- [REQUIRED WORK] From the listing below, copy every line with the word "blivit".

* * *

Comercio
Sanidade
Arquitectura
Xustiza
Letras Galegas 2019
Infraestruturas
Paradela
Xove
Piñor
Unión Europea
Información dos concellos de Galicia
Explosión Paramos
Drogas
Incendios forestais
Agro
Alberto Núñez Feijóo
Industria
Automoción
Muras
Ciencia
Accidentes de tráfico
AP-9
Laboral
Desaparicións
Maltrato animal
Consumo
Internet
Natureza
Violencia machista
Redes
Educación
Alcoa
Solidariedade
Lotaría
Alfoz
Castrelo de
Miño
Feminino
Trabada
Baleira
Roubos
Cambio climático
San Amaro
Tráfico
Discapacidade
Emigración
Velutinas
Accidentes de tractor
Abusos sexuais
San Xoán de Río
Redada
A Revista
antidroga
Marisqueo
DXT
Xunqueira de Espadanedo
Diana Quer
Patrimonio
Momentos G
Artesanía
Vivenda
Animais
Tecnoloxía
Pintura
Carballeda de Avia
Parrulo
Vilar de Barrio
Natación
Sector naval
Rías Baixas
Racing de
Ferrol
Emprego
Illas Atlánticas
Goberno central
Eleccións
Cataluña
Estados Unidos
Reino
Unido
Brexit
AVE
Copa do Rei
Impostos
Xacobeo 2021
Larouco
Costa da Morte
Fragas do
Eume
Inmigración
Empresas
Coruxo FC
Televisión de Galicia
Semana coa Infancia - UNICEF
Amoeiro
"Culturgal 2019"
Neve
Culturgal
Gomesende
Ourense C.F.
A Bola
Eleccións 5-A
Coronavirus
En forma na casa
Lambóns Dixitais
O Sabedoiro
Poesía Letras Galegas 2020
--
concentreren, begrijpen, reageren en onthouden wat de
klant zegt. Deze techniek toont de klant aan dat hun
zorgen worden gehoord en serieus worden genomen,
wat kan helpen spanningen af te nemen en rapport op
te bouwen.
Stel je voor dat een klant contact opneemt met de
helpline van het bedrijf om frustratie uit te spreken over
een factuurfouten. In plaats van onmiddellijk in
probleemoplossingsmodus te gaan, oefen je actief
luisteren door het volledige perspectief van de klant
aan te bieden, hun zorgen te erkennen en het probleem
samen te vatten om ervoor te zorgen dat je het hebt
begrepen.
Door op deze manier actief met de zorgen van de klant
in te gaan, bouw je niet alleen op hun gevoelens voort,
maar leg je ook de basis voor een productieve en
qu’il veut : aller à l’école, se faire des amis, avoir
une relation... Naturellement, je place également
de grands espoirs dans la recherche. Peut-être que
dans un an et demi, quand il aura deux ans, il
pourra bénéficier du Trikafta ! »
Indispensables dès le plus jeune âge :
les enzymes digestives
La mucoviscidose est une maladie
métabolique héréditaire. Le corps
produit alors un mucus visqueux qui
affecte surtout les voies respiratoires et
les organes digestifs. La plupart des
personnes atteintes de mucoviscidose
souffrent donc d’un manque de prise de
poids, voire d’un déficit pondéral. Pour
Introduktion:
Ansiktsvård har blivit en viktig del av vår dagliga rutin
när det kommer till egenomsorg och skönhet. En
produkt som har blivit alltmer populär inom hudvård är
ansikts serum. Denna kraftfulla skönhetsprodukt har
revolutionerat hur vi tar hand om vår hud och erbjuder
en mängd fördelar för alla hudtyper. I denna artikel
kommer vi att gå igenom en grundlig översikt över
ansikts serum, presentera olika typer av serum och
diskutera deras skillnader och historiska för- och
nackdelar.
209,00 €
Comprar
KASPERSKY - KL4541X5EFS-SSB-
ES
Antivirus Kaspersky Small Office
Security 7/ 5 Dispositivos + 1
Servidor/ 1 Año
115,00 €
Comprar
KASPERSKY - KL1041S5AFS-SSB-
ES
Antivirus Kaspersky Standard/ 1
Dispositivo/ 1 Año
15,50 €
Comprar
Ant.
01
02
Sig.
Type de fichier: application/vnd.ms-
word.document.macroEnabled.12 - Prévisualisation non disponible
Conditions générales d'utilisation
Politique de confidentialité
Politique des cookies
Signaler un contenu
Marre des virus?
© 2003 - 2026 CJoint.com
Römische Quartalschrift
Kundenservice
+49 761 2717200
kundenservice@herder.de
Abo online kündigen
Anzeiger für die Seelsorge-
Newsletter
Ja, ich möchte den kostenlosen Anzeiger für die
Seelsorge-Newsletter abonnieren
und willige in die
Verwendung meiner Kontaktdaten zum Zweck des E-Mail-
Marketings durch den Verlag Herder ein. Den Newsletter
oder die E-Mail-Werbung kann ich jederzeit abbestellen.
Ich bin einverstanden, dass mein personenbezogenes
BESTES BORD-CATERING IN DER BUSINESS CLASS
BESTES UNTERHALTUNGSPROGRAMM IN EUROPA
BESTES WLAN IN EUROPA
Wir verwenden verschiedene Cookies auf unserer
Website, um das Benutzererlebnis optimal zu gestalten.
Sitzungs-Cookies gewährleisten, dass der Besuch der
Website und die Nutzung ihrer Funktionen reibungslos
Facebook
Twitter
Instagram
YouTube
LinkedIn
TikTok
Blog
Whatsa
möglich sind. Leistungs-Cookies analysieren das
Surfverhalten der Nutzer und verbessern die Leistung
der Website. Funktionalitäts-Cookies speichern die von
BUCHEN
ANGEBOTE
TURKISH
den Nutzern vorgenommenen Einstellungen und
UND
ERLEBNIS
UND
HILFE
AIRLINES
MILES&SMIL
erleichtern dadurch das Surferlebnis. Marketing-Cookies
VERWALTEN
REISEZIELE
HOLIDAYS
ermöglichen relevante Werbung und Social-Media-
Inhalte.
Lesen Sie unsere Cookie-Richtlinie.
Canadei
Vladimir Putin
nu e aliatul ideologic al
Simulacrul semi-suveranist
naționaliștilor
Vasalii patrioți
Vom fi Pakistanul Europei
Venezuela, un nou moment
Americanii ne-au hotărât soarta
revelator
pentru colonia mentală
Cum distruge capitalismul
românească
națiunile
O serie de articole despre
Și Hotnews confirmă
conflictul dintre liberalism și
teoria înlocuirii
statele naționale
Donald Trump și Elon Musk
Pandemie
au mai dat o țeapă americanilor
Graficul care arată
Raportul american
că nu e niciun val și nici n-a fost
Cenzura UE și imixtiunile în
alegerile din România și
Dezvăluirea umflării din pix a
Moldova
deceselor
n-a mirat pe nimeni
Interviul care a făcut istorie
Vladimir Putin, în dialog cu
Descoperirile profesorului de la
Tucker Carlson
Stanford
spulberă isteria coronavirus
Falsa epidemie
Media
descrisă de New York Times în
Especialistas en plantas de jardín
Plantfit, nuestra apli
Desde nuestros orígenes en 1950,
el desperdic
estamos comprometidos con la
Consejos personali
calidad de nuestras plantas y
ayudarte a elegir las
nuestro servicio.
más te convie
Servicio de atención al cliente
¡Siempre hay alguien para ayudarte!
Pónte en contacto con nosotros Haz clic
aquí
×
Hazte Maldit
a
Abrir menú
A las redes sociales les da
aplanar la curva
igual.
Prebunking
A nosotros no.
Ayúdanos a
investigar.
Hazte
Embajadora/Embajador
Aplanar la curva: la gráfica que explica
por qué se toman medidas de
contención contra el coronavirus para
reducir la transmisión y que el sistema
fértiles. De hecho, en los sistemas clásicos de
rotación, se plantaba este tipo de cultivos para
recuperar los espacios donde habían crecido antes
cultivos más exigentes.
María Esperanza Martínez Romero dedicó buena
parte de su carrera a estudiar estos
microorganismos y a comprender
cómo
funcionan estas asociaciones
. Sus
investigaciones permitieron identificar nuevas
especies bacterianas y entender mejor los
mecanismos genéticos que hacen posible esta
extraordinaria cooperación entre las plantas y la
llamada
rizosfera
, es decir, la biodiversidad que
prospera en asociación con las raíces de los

* * *

- [THE ANSWER]
Ansiktsvård har blivit en viktig del av vår dagliga rutin
produkt som har blivit alltmer populär inom hudvård är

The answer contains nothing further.